Indeed, this is what we should have done initially. I’ll try to find some time in the coming weeks to optimize the implementation a bit.

In the meantime, you can modify the script code to use Dataset.from_generator to load the dataset using a generator (to avoid copying the files).

Thank you, I will use from_generator. In the meantime, I have just replaced the raising line in https://github.com/huggingface/datasets/blob/main/src/datasets/packaged_modules/folder_based_builder/folder_based_builder.py with continue. While the performance is indeed abysmal (I have a lot of files), training kind of works, but I got this:

[INFO|trainer.py:1760] 2023-10-12 16:01:32,711 >> ***** Running training *****
[INFO|trainer.py:1761] 2023-10-12 16:01:32,711 >>   Num examples = 8,000
[INFO|trainer.py:1762] 2023-10-12 16:01:32,711 >>   Num Epochs = 9,223,372,036,854,775,807
[...]
[INFO|trainer.py:3213] 2023-10-12 18:15:22,317 >> ***** Running Evaluation *****
[INFO|trainer.py:3217] 2023-10-12 18:15:22,318 >>   Num examples: Unknown

There are more than 1M files in the metadata file and eval samples were generated by

            raw_datasets["eval"] = data.take(20000)

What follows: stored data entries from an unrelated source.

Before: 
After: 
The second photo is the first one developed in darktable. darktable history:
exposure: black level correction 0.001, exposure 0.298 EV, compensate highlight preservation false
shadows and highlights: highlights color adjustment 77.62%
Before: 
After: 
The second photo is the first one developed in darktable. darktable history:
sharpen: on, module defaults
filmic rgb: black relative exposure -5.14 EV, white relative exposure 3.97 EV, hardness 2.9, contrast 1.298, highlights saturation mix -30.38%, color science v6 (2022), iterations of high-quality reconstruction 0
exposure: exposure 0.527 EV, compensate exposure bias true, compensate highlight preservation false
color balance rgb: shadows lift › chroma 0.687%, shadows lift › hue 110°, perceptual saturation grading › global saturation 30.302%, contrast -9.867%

(these were skipped in the train set)

Training is indeed very quick and evaluation takes much more time. Why would the train set be limited to 8000? I don’t even know where the number comes from. There is the max_train_samples parameter, but I definitely don’t use it and default is None. Also, what could have caused the insane number of epochs?

I think it’s better to ask these questions in the huggingface/community-events repo (via an issue).

OK, these are training related questions.

I have done the loading from generator, simple, but I had hard time determining how Audio works. In the documentation it is stated that it takes some parameters, but no mention of the encode_example method; I kept passing it to the constructor.

def load_streaming_dataset_from_folder(data_dir):
    def data_generator(data_dir):
        with open(os.path.join(data_dir, 'metadata.csv'), 'r', encoding='utf-8') as f:
            audio_encoder = Audio(sampling_rate=16000)
            for line in f:
                if line.startswith('file_name'):
                    continue
                file_name, *transcription = line.split(',')
                full_file_name = os.path.join(data_dir, file_name)
                audio = audio_encoder.encode_example(value=full_file_name)
                yield {
                    "audio": audio,
                    "transcription": transcription
                }
    ds = datasets.IterableDataset.from_generator(data_generator, 
                features=Features({"audio": Audio, 
                "transcription":  Value(dtype='string')}),  gen_kwargs={'data_dir': data_dir})
    return ds

Audio also supports audio paths :slightly_smiling_face: , so the cleanest solution is to replace audio = audio_encoder.encode_example(value=full_file_name) with audio = full_file_name, and specify the features as Features({"audio": Audio(sampling_rate=16000), "transcription": Value('string')})

Hi,

thanks, I tried it, for some reason performance when only giving path in the audio was much worse. Computing features was longer, which makes sense, but overall it took much longer as well.

Now I need to get the audio bytes from the audio samples and I am stuck. I don’t get the way audio data is stored There is an array variable, supposedly an Arrow array, but it is always zero during my tests. Is thdre a method I would call on the audio and get bytes, or how could I do it?